**Tarefa escrita 1**
Apresente como lista numerada as linhas do material a processar, começando na que contém "scientific name: Pilea pichisana" e terminando na última linha desse material, ambas incluídas, sem as linhas em branco.

====== Texto de leitura

O conceito de profissionalização nas Forças Armadas surgiu como resposta à necessidade de contextualizar sua atuação a partir de um referencial sociológico que a situasse comparativamente diante de outros grupos funcionais no interior do sistema social. Com base nessa formulação, tornou-se possível definir a competência profissional militar perante o Estado e a sociedade, a despeito da dificuldade em compatibilizar a oposição teórica entre ação militar e política.
De fato, o relacionamento do Estado com as Forças Armadas não se reduz à mera relação profissional-cliente mas a uma efetiva relação de poder, uma vez que, as Forças Armadas, não atuam apenas como profissionais, detentoras que são de autoridade que lhes foi constitucionalmente outorgada.
Tal competência encontra-se intrinsecamente vinculada ao papel dos militares e seu inter-relacionamento com a sociedade civil, cujo aspecto fundamental traduz-se na tensão potencial da necessidade de os governantes manterem, por um lado, uma força armada como instrumento da política e da ordem interna e, garantirem, por outro, que ela não usurpe os aparelhos do Estado2
Nesta linha teórica, quatro modelos explicativos sistematizados por Janowitz3 são apontados como definidores da relação civil-militar: o aristocrático, o democrático, o totalitário e o profissional.
O modelo aristocrático corresponde à estrutura das elites. Sua essência reside no fato de que os valores sociais e os interesses materiais das elites militares e políticas numa sociedade aristocrática são naturalmente convergentes. A base do recrutamento daPage 33 oficialidade, que se define como aristocrata e não castrense, provém da casta civil assegurando, desta forma, a estabilidade do sistema político.
O modelo democrático, caracterizado pela diferenciação entre as elites civil, política e militar, impõe o afastamento deliberado das Forças Armadas da esfera pública decisória, face ao reconhecimento de que, ao menos no plano ideal, o oficial é um profissional apolítico, a serviço do Estado e subordinado às regras e normas legais.

============
====== Material a processar

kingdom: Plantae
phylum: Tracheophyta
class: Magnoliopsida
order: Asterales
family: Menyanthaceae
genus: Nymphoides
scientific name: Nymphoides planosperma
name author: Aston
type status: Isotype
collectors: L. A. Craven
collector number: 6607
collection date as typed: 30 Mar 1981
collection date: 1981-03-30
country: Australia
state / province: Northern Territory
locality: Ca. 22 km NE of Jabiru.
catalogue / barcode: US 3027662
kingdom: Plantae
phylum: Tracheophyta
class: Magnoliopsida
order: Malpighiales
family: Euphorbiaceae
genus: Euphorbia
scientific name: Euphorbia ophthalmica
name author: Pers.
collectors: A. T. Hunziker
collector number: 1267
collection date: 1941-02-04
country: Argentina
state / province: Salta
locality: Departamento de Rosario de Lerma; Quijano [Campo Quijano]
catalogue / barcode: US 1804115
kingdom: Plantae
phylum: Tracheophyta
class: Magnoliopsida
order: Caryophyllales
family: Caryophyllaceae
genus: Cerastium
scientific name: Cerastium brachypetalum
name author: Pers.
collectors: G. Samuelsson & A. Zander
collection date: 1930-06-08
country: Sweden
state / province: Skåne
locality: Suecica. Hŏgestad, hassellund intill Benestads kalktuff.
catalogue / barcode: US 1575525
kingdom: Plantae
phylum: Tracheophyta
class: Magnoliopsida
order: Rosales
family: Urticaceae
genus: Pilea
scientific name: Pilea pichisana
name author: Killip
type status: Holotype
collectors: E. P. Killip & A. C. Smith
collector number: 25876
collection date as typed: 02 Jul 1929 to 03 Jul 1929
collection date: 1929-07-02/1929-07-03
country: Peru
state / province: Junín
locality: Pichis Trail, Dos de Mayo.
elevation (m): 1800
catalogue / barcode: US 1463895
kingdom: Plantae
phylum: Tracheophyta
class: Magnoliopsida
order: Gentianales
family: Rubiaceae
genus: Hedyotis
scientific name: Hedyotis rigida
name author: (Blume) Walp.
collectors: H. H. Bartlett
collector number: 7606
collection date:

============

**Tarefa escrita 2**
Escreva a continuação do texto sobre a relação civil-militar a partir do ponto em que ele termina.

**Resposta escrita 1**
1. scientific name: Pilea pichisana
2. name author: Killip
3. type status: Holotype
4. collectors: E. P. Killip & A. C. Smith
5. collector number: 25876
6. collection date as typed: 02 Jul 1929 to 03 Jul 1929
7. collection date: 1929-07-02/1929-07-03
8. country: Peru
9. state / province: Junín
10. locality: Pichis Trail, Dos de Mayo.
11. elevation (m): 1800
12. catalogue / barcode: US 1463895
13. kingdom: Plantae
14. phylum: Tracheophyta
15. class: Magnoliopsida
16. order: Gentianales
17. family: Rubiaceae
18. genus: Hedyotis
19. scientific name: Hedyotis rigida
20. name author: (Blume) Walp.
21. collectors: H. H. Bartlett
22. collector number: 7606
23. collection date:

**Resposta escrita 2**
Quanto aos modelos totalitário e profissional, atribuem alto valor à força militar e à especialização. No primeiro, o controle civil é assegurado por meio da seleção política dos chefes militares e reforçado pela infiltração de membros do partido único e pela ação da polícia secreta, em razão da impossibilidade da coincidência social das elites. No segundo, efetiva-se o controle, não por meio da convergência de interesses mas, pela tolerância dos civis para com o desenvolvimento autônomo da influência militar. Huntington, seu principal teórico, sustenta que a busca de objetivos militares profissionais tende a manter as Forças Armadas dentro de sua esfera de atuação.
Outros sistemas podem, ainda, ser citados, como o ditatorial e o moderador, este último especialmente relevante, por nele se encontrar a formulação teórico-explicativa para a atuação das Forças Armadas no movimento irrompido em 1964, à semelhança do ocorrido durante a monarquia, quando o Imperador detinha poderes “constitucionais especiais” para intervir nas crises políticas em épocas de impasse.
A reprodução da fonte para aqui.